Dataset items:
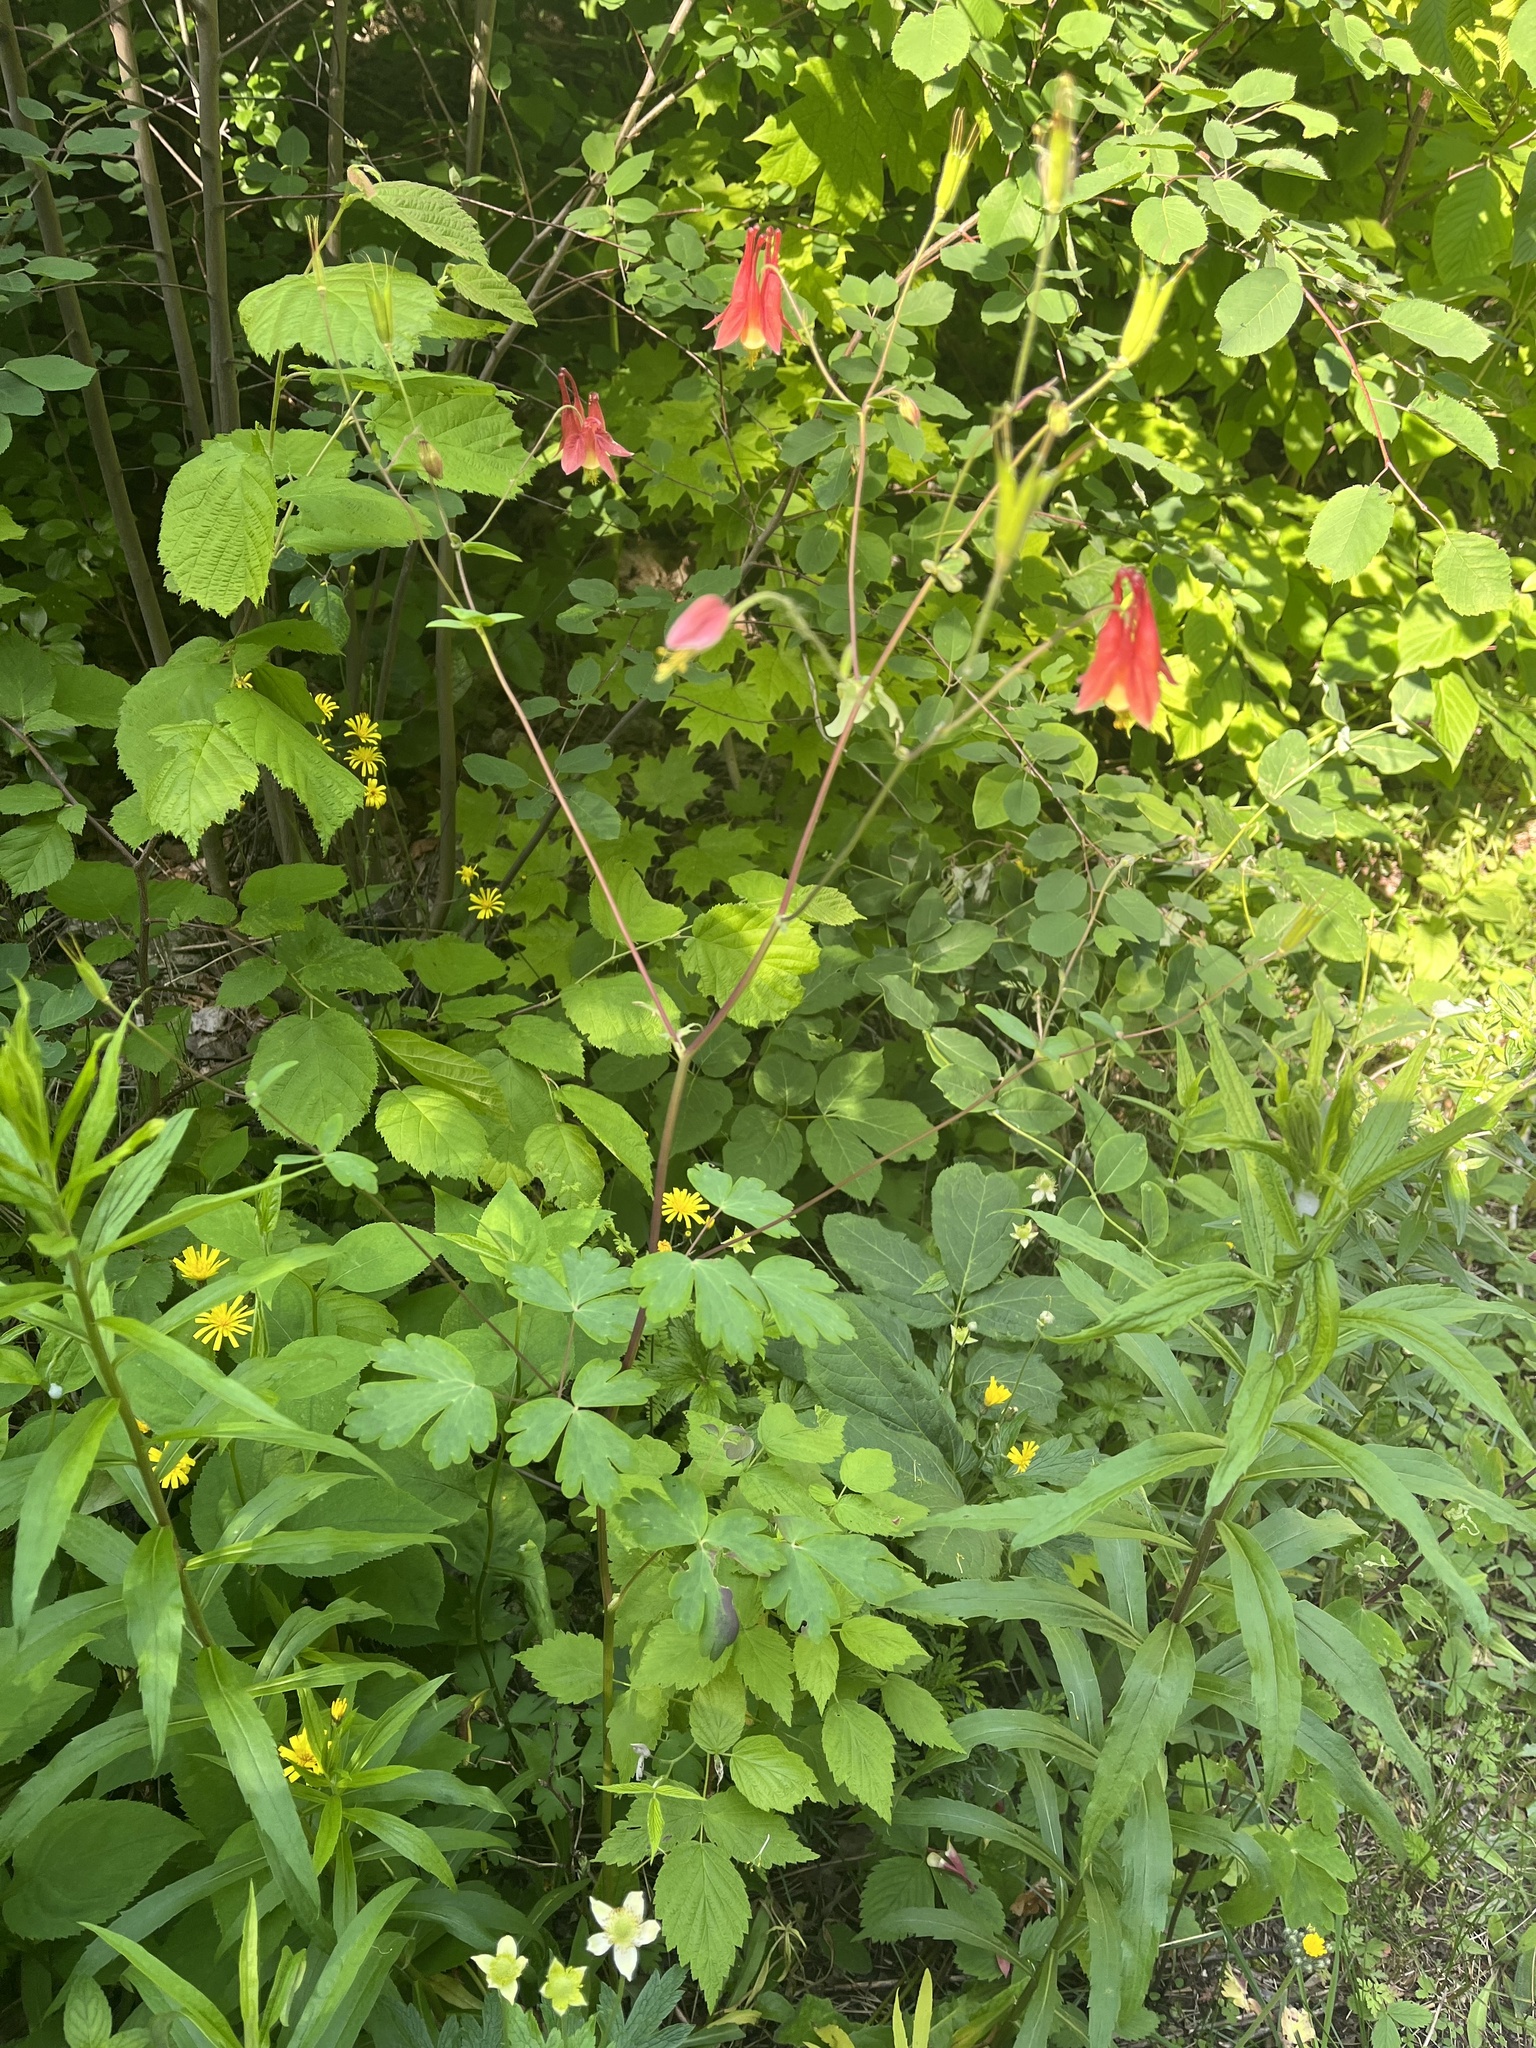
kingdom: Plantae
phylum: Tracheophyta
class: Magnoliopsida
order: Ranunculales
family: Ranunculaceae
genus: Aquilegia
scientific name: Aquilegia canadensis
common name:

-- Exercise prompt --
Arrange the lines of all the items above as a numbered list, skipping any blank lines. Leave the pictures out of your answer.

-- Final answer --
1. kingdom: Plantae
2. phylum: Tracheophyta
3. class: Magnoliopsida
4. order: Ranunculales
5. family: Ranunculaceae
6. genus: Aquilegia
7. scientific name: Aquilegia canadensis
8. common name:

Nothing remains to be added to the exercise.